There’s also Amr Hussein, the Egyptian founder of Koshk Comics, website for comic artists to connect and self-publish digital comics.

Ziad Haider, the US State Department’s special representative for commercial and business affairs, who is tasked with promoting the summit worldwide, wrote for Al Arabiya on Saturday that GES was held for three reasons.

“Promoting entrepreneurship creates jobs and incomes,” Haider said. “By creating such prosperity, enhanced stability follows, diminishing extremism and associated security threats. So does a level playing field and inclusiveness where entrepreneurs can be self-reliant and contribute to their economies and societies.”

The summit provides a “platform to connect” young entrepreneurs “eager to create value and solutions in response to social needs,” the representative added.

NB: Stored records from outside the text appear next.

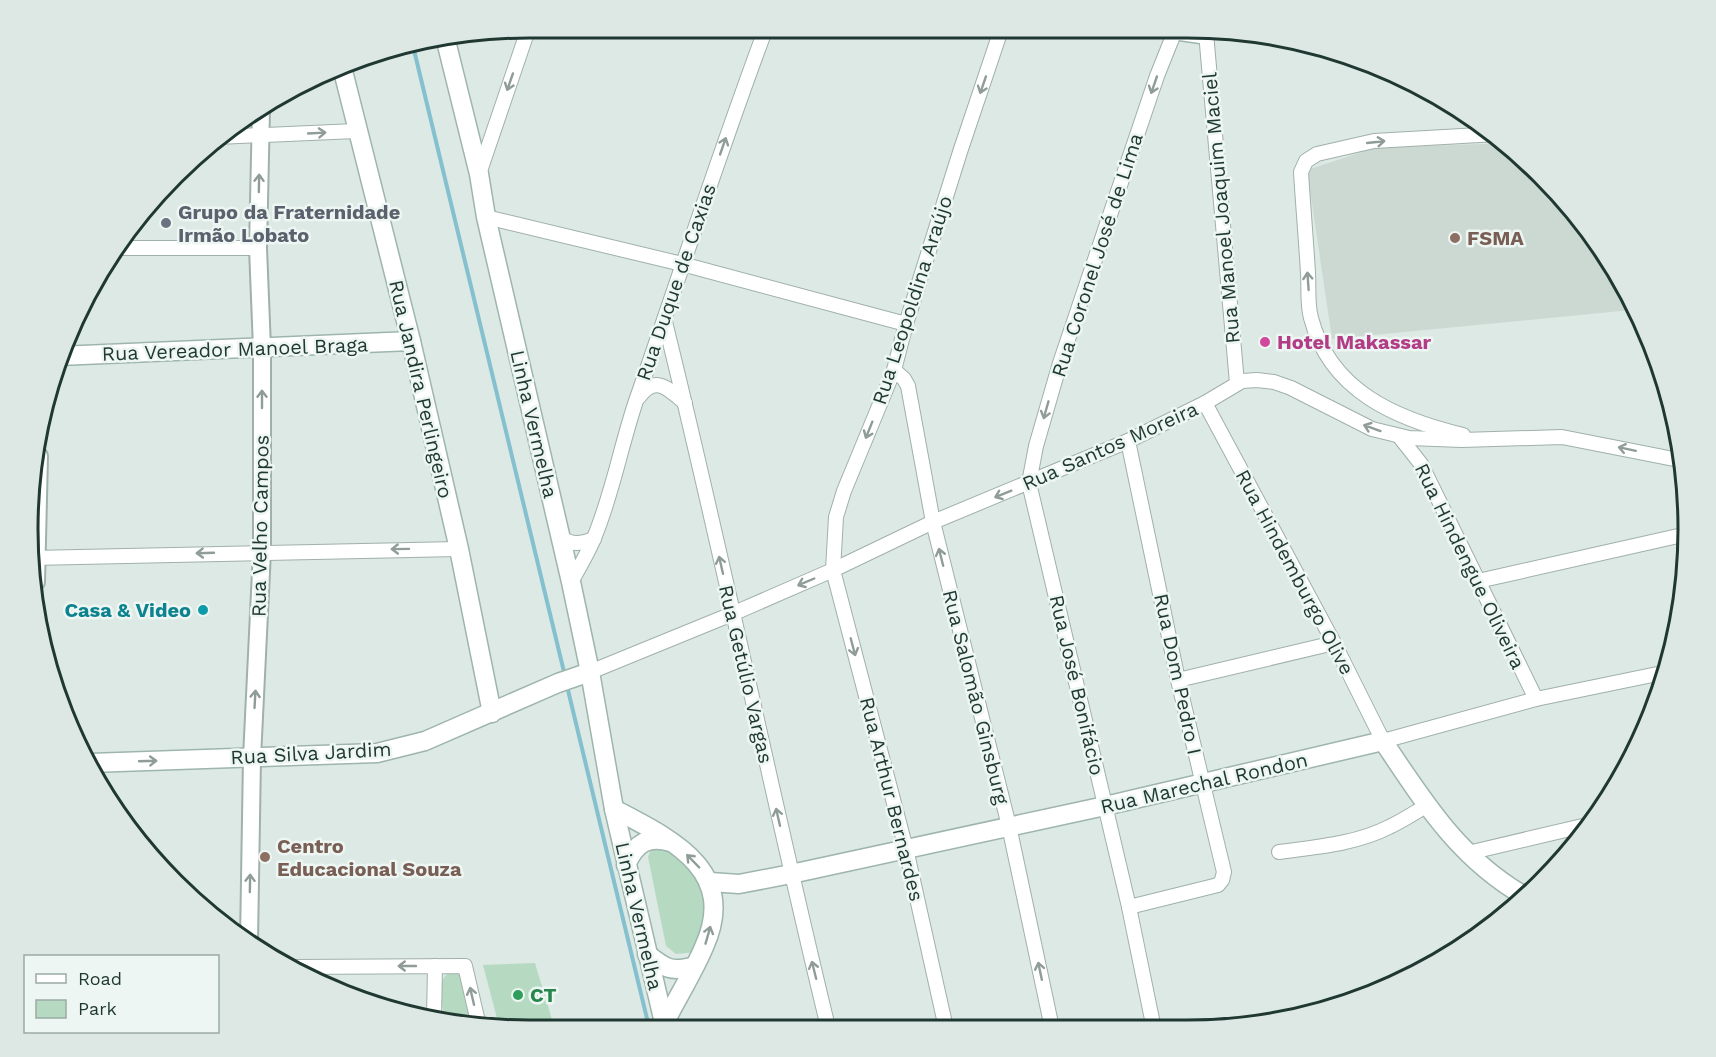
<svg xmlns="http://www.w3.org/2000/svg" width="1716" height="1057" font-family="'Work Sans',sans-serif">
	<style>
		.built { fill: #ccd9d3 }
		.green { fill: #b6dac1 }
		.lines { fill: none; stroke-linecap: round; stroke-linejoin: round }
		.stream { stroke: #85c0ce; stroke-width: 4 }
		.minor-casing { stroke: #a0b0ab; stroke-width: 16 }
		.tertiary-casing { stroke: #a0b0ab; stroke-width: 20 }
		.secondary-casing { stroke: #9db5ad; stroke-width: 21 }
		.minor { stroke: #fff; stroke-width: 14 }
		.tertiary { stroke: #fff; stroke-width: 16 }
		.secondary { stroke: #fff; stroke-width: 18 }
		.oneway { stroke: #8f9c98 }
		.worship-dot { fill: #6b7280; stroke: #edf6f2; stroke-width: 2 }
		.education-dot { fill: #8d6e63; stroke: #edf6f2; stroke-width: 2 }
		.hotel-dot { fill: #d1479c; stroke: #edf6f2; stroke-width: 2 }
		.culture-dot { fill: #0f9aa8; stroke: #edf6f2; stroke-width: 2 }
		.leisure-dot { fill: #2e9e5b; stroke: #edf6f2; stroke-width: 2 }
		.labels { text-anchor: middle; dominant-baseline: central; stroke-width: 5; stroke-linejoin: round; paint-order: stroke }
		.street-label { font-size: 20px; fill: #1f3832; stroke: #edf6f2 }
		.worship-label { font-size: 20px; font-weight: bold; fill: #5b616d; stroke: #edf6f2; text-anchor: start }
		.education-label { font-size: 20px; font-weight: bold; fill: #785e54; stroke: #edf6f2; text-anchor: start }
		.hotel-label { font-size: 20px; font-weight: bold; fill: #b23c85; stroke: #edf6f2; text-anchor: start }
		.culture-label { font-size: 20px; font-weight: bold; fill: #0d838f; stroke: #edf6f2; text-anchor: end }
		.leisure-label { font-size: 20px; font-weight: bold; fill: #27864d; stroke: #edf6f2; text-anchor: start }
		.rim { fill: none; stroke: #1f3832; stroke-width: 3 }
	</style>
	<rect width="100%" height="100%" fill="#dde9e4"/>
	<path class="built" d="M1506 143 1564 198 1622 277 1631 298V310L1332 339 1307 170 1374 148Z"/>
	<g class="green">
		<path d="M654 842 691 858 710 906 697 952 676 954 666 946 648 857Z"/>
		<path d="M535 963 554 1026H499L483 965Z"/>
		<path d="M452 971 457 972 464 981 473 1026H463L445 1021C443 1004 433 980 452 971Z"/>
	</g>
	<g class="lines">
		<g class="stream">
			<path d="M413 46 565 676"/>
			<path d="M567 686 649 1027"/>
		</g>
		<g class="minor-casing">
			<g id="minor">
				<path d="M1206 33 1237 383"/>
				<path d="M217 137 356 131"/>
				<path d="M479 174 529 27"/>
				<path d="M486 217 682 264 906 324"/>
				<path d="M113 248H258"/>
				<path d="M665 322C723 556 771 793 828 1027"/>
				<path d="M894 370 904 379 908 386 933 522 1009 826 1052 1028"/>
				<path d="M639 397C655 374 669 389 685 403"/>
				<path d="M1205 403 1334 643 1383 741 1536 699 1667 672"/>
				<path d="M1463 435C1396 419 1330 391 1311 318 1307 304 1309 287 1308 273 1306 239 1303 205 1301 172L1306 161 1317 154 1374 141 1497 134"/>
				<path d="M1399 436 1421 464 1536 699"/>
				<path d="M1128 441 1178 680 1224 872 1222 880 1218 885 1129 907"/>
				<path d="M560 538C573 545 580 544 594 539"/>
				<path d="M32 558 459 549"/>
				<path d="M1478 581 1687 534"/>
				<path d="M571 582C579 568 588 553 594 538 613 493 621 444 637 398 680 275 720 151 766 28"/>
				<path d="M590 672 732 614 833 570 933 522 1128 441 1205 403 1242 381 1257 380 1274 382 1291 388 1372 429 1409 438 1462 440 1562 437 1684 461"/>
				<path d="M1178 680 1334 643"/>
				<path d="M1279 852C1315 847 1356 844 1389 827 1402 821 1414 813 1426 806"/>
				<path d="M1468 853 1591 824"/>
				<path d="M293 967 465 966 479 1026"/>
				<path d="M434 1018 435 966"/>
				<path d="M946 1028 906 849 833 570 836 517 844 491 894 370 906 324 960 152 1001 30"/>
				<path d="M1154 1029 1129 907 1029 483 1036 446 1060 363 1157 76 1175 31"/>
			</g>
		</g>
		<g class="tertiary-casing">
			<g id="tertiary">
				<path d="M36 582 39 456"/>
				<path d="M249 941 252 758 262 551V348L258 248 261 110"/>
			</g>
		</g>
		<g class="secondary-casing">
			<g id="secondary">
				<path d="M1180 31 1201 34 1210 31"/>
				<path d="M446 41 479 174 486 217 571 582 590 672 614 809 665 1027"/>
				<path d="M342 67 411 341 459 549 492 713"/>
				<path d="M59 356 411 341"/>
				<path d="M90 763 377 753 425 741 558 683 590 672"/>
				<path d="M614 809C671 839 739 870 704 947 693 973 677 998 664 1024"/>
				<path d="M626 865C636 842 648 836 671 842"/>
				<path d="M710 882 739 884 791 874 1105 806 1383 741C1424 802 1459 859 1526 897"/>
				<path d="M647 954C665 968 671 973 694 966"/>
			</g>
		</g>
		<use href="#minor" class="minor"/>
		<use href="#tertiary" class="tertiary"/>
		<use href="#secondary" class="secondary"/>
	</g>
	<defs><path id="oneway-shaft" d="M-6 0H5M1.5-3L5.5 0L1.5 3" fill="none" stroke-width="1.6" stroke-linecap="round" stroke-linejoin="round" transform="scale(1.5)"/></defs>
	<g class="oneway">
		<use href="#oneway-shaft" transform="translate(510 82) rotate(109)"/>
		<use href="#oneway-shaft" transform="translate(983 85) rotate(109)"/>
		<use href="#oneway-shaft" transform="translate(1154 85) rotate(109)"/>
		<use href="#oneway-shaft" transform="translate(317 133) rotate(-3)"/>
		<use href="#oneway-shaft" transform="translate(1376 142) rotate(-6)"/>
		<use href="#oneway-shaft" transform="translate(723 146) rotate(-71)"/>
		<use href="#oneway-shaft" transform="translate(259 183) rotate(-89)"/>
		<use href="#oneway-shaft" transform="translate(1308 281) rotate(-94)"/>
		<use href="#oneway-shaft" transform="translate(262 399) rotate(-90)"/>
		<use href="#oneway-shaft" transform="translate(1046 410) rotate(106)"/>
		<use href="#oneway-shaft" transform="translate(1372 428) rotate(-160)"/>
		<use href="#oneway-shaft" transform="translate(869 430) rotate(112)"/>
		<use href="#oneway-shaft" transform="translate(1627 449) rotate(-168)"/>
		<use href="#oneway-shaft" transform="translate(1003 494) rotate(158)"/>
		<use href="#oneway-shaft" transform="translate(400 549) rotate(179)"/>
		<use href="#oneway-shaft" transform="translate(205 553) rotate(178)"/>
		<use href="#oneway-shaft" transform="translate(941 557) rotate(-104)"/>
		<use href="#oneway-shaft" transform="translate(721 565) rotate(-103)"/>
		<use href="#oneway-shaft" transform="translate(806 582) rotate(157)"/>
		<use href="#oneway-shaft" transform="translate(853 647) rotate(75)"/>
		<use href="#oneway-shaft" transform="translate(255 699) rotate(-87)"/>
		<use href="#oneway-shaft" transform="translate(148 761) rotate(-2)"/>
		<use href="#oneway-shaft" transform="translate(778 817) rotate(-103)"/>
		<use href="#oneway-shaft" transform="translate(693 861) rotate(-134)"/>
		<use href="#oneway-shaft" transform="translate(250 883) rotate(-89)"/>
		<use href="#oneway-shaft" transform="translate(708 935) rotate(-74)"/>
		<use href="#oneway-shaft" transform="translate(407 966) rotate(180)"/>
		<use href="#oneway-shaft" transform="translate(814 970) rotate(-104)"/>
		<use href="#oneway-shaft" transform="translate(1040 971) rotate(-102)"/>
		<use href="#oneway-shaft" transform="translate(472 996) rotate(-103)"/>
	</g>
	<circle class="worship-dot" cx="166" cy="223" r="6"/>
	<g class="education-dot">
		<circle cx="1455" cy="238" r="6"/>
		<circle cx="265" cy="857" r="6"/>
	</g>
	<circle class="hotel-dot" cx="1265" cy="342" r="6"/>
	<circle class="culture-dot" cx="203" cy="610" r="6"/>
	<circle class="leisure-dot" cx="518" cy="995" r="6"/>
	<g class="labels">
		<g class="street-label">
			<text transform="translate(1221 208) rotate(-95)">Rua Manoel Joaquim Maciel</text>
			<text transform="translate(1097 255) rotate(-72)">Rua Coronel José de Lima</text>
			<text transform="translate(676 282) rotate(-71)">Rua Duque de Caxias</text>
			<text transform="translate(912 300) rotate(-72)">Rua Leopoldina Araújo</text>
			<text transform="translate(235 349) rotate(-2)">Rua Vereador Manoel Braga</text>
			<text transform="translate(421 389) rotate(77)">Rua Jandira Perlingeiro</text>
			<text transform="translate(534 424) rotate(77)">Linha Vermelha</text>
			<text transform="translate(1110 446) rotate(-24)">Rua Santos Moreira</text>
			<text transform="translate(260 526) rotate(-89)">Rua Velho Campos</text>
			<text transform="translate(1470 566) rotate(64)">Rua Hindengue Oliveira</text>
			<text transform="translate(1295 572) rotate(62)">Rua Hindemburgo Olive</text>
			<text transform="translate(746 674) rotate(77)">Rua Getúlio Vargas</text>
			<text transform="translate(1178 674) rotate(78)">Rua Dom Pedro I</text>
			<text transform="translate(1077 685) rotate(77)">Rua José Bonifácio</text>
			<text transform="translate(976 697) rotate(76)">Rua Salomão Ginsburg</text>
			<text transform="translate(311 753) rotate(-3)">Rua Silva Jardim</text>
			<text transform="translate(1204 783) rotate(-13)">Rua Marechal Rondon</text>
			<text transform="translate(892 799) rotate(76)">Rua Arthur Bernardes</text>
			<text transform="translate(639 916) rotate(77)">Linha Vermelha</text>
		</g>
		<g class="worship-label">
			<text x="178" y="212">Grupo da Fraternidade<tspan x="178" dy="23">Irmão Lobato</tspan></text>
		</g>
		<g class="education-label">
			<text x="1467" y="238">FSMA</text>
			<text x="277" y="846">Centro<tspan x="277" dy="23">Educacional Souza</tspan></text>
		</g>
		<g class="hotel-label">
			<text x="1277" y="342">Hotel Makassar</text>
		</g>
		<g class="culture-label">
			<text x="191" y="610">Casa &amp; Video</text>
		</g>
		<g class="leisure-label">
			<text x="530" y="995">CT</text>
		</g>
	</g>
	<path d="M0 0H1716V1057H0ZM529 38H1187A491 491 0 0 1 1678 529V529A491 491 0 0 1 1187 1020H529A491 491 0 0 1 38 529V529A491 491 0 0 1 529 38Z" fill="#dde7e3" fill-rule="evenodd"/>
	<path class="rim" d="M529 38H1187A491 491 0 0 1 1678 529V529A491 491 0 0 1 1187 1020H529A491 491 0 0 1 38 529V529A491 491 0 0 1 529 38Z"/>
	<rect x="24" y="955" width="195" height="78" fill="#edf6f2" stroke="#9baaa5" stroke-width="1.5"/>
	<rect x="36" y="974" width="30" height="9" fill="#ffffff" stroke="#9baaa5" stroke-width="1.5"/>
	<text x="78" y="985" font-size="18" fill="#1f3832">Road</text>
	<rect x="36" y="1000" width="30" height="18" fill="#b6dac1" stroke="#9baaa5" stroke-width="1.5"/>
	<text x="78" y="1015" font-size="18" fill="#1f3832">Park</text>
</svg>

Outside of the GES conference halls, the US government operates what it calls Global Entrepreneurship programs, funded by its foreign aid arm USAID.

Its first was in Egypt, where a year earlier, Obama – still fresh in the oval office - delivered a landmark speech in Cairo where he discussed the power of entrepreneurship to transform lives and societies.

Obama is far from the first prominent leader to use the summit to inspire the region’s entrepreneurs.

In 2012, Sheikh Mohammad Bin Rashid al-Maktoum, the UAE’s vice-president, prime minister and ruler of Dubai, told the previous summit that the event had opened “a path that will be followed by others.”

“I say to the youth that you deserve to be the first and better, and the future can be made only by leaders, and history can be changed by courageous people only.”